Rethinking the Haitian Revolution

Rethinking the Haitian Revolution
Author: Alex Dupuy
Publsiher: Rowman & Littlefield
Total Pages: 181
Release: 2019-03-18
Genre: History
ISBN: 9781442261129

Download Rethinking the Haitian Revolution Book in PDF, Epub and Kindle

In this important book, leading scholar Alex Dupuy provides a critical reinterpretation of the Haitian Revolution and its aftermath. Dupuy evaluates the French colonial context of Saint-Domingue and then Haiti, the achievements and limitations of the revolution, and the divisions in the Haitian ruling class that blocked meaningful economic and political development. He reconsiders the link between slavery and modern capitalism; refutes the argument that Hegel derived his master-slave dialectic from the Haitian Revolution; analyzes the consequences of new class and color divisions after independence; and convincingly explains why Haiti chose to pay an indemnity to France in return for its recognition of Haiti’s independence. In his sophisticated analysis of race, class, and slavery, Dupuy provides a robust theoretical framework for conceptualizing and understanding these major themes.

Hegel and Canada

Hegel and Canada
Author: Susan M. Dodd,Neil G. Robertson
Publsiher: University of Toronto Press
Total Pages: 403
Release: 2018-01-01
Genre: Philosophy
ISBN: 9781442644472

Download Hegel and Canada Book in PDF, Epub and Kindle

Hegel and Canada is a collection of essays that analyses the real, but under-recognized, role Hegel has played in the intellectual and political development of Canada. The volume focuses on the generation of Canadian scholars who emerged after World War Two: James Doull, Emil Fackenheim, George Grant, Henry S. Harris, and Charles Taylor.

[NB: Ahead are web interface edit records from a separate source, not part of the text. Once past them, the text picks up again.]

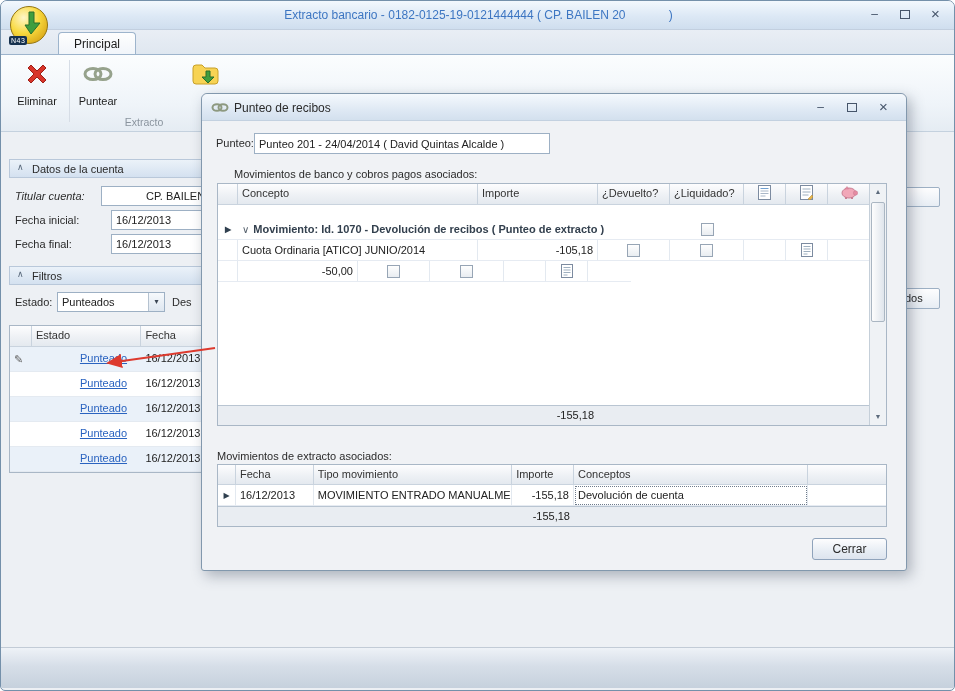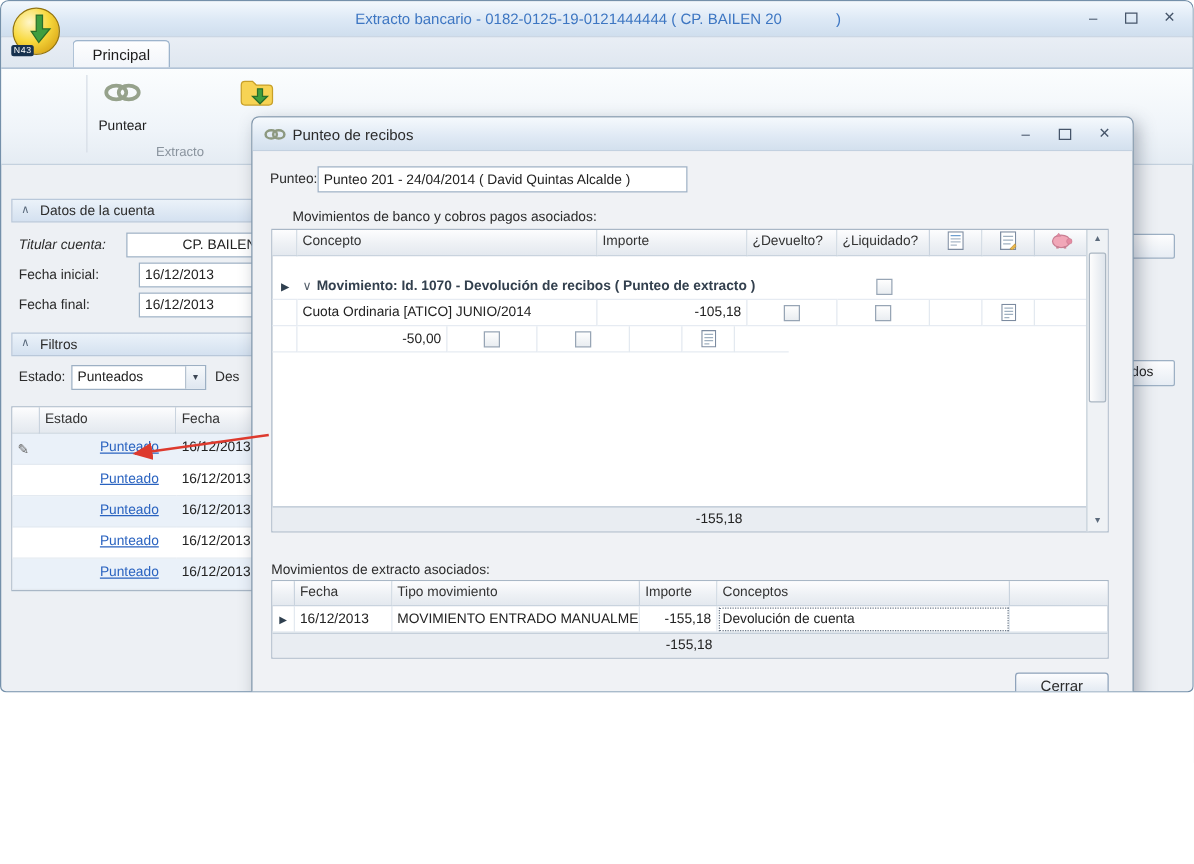--- a/index.html
+++ b/index.html
@@ -1,19 +1,19 @@
 <!DOCTYPE html>
 <html><head>
 <meta charset="utf-8">
 <style>
   * { margin:0; padding:0; box-sizing:border-box; }
   html,body { background:#ffffff; }
   body { font-family:"Liberation Sans", sans-serif; }
   #window {
-    position:relative; width:955px; height:554px;
+    position:relative; width:955px; height:691px;
     background:#edf0f4;
     border:1px solid #7490aa; border-radius:7px 7px 5px 5px;
     overflow:hidden;
   }
   .abs { position:absolute; }
   .lbl { position:absolute; font-size:11px; color:#2b2b2b; }
   
   .titlebar {
     position:absolute; left:0; top:0; width:955px; height:29px;
     background:linear-gradient(#f3f8fd,#dce8f5 55%,#cfdeee);
@@ -165,20 +165,28 @@
     <svg class="abs" style="left:12px;top:6px;" width="26" height="28" viewBox="0 0 26 28">
       <path d="M14 2 L14 13 L20 13 L11 24 L5 15 L9 15 L9 2 Z" fill="#3f9e3f" stroke="#2a6f2a" stroke-width="1"></path>
     </svg>
     <span class="logo-badge">N43</span>
   </div>
 
   <div class="tabstrip"></div>
   <div class="tab">Principal</div>
 
   <div class="ribbon">
+    <div class="rbtn" style="left:8px;width:56px;">
+      <span class="ric">
+        <svg width="30" height="30" viewBox="0 0 30 30">
+          <path d="M6 9 L9 6 L15 12 L21 6 L24 9 L18 15 L24 21 L21 24 L15 18 L9 24 L6 21 L12 15 Z" fill="#d8352a" stroke="#9e1f16" stroke-width="1"></path>
+        </svg>
+      </span>
+      <span>Eliminar</span>
+    </div>
     <div class="rsep" style="left:68px;"></div>
     <div class="rbtn" style="left:72px;width:50px;">
       <span class="ric">
         <svg width="32" height="30" viewBox="0 0 32 30">
           <g fill="none" stroke="#96a28c" stroke-width="3">
             <ellipse cx="11" cy="15" rx="8" ry="5.5"></ellipse>
             <ellipse cx="21" cy="15" rx="8" ry="5.5"></ellipse>
           </g>
         </svg>
       </span>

Beyond the Slave Narrative

Beyond the Slave Narrative
Author: Deborah Jenson
Publsiher: Liverpool University Press
Total Pages: 337
Release: 2012-01-01
Genre: History
ISBN: 9781846317606

Download Beyond the Slave Narrative Book in PDF, Epub and Kindle

The Haitian Revolution has generated responses from commentators in fields ranging from philosophy to historiography to twentieth-century literary and artistic studies. But what about the written work produced at the time, by Haitians? This book is the first to present an account of a specifically Haitian literary tradition in the Revolutionary era. Beyond the Slave Narrative shows the emergence of two strands of textual innovation, both evolving from the new revolutionary consciousness: the remarkable political texts produced by Haitian revolutionary leaders Toussaint Louverture and Jean-Jacques Dessalines, and popular Creole poetry from anonymous courtesans in Saint-Domingue's libertine culture. These textual forms, though they differ from each other, both demonstrate the increasing cultural autonomy and literary voice of non-white populations in the colony at the time of revolution. Unschooled generals and courtesans, long presented as voiceless, are at last revealed to be legitimate speakers and authors. These Haitian French and Creole texts have been neglected as a foundation of Afro-diasporic literature by former slaves in the Atlantic world for two reasons: because they do not fit the generic criteria of the slave narrative (which is rooted in the autobiographical experience of enslavement); and because they are mediated texts, relayed to the print-cultural Atlantic domain not by the speakers themselves, but by secretaries or refugee colonists. These texts challenge how we think about authorial voice, writing, print culture, and cultural autonomy in the context of the formerly enslaved, and demand that we reassess our historical understanding of the Haitian Independence and its relationship to an international world of contemporary readers.